If `x=1+a+a^(2)+...oo, a lt 1` and `y=1+b+b^(2)+...oo, b lt 1,` then `1+ab+a^(2)b^(2)+...oo :`

To solve the problem, we need to find the sum of the series \(1 + ab + a^2b^2 + \ldots\) given the definitions of \(x\) and \(y\). ### Step-by-step Solution: 1. **Understanding the Series**: The series \(1 + ab + a^2b^2 + \ldots\) is a geometric series where the first term \(a_1 = 1\) and the common ratio \(r = ab\). 2. **Sum of an Infinite Geometric Series**: The formula for the sum \(S\) of an infinite geometric series is given by: \[ S = \frac{a_1}{1 - r} \] where \(a_1\) is the first term and \(r\) is the common ratio. Here, \(a_1 = 1\) and \(r = ab\). 3. **Applying the Formula**: Using the formula, we find: \[ S = \frac{1}{1 - ab} \] 4. **Finding \(ab\)**: We need to express \(ab\) in terms of \(x\) and \(y\).
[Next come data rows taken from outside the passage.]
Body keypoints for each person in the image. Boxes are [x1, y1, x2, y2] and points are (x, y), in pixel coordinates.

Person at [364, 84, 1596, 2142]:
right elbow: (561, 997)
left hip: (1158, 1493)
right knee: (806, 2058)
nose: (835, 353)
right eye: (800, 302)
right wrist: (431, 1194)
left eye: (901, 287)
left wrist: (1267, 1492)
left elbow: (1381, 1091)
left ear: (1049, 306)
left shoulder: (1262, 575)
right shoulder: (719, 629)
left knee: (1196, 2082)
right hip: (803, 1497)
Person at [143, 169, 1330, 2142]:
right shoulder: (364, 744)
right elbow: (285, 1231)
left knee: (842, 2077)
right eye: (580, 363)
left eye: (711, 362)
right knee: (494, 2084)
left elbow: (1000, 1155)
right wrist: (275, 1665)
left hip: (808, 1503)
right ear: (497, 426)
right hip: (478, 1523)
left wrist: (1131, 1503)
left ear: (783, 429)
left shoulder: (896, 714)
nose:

From the definitions of \(x\) and \(y\): \[ x = \frac{1}{1 - a} \quad \text{and} \quad y = \frac{1}{1 - b} \] Rearranging these gives: \[ a = 1 - \frac{1}{x} \quad \text{and} \quad b = 1 - \frac{1}{y} \] 5. **Calculating \(ab\)**: Now, we can find \(ab\): \[ ab = \left(1 - \frac{1}{x}\right)\left(1 - \frac{1}{y}\right) \] Expanding this: \[ ab = 1 - \frac{1}{x} - \frac{1}{y} + \frac{1}{xy} \] 6. **Substituting \(ab\) into the Sum**: Now we substitute \(ab\) back into the sum formula: \[ S = \frac{1}{1 - \left(1 - \frac{1}{x} - \frac{1}{y} + \frac{1}{xy}\right)} \] Simplifying the denominator: \[ S = \frac{1}{\frac{1}{x} + \frac{1}{y} - \frac{1}{xy}} \] Taking the common denominator: \[ S = \frac{xy}{y + x - 1} \] 7. **Final Result**: Thus, the sum of the series \(1 + ab + a^2b^2 + \ldots\) is: \[ S = \frac{xy}{x + y - 1} \]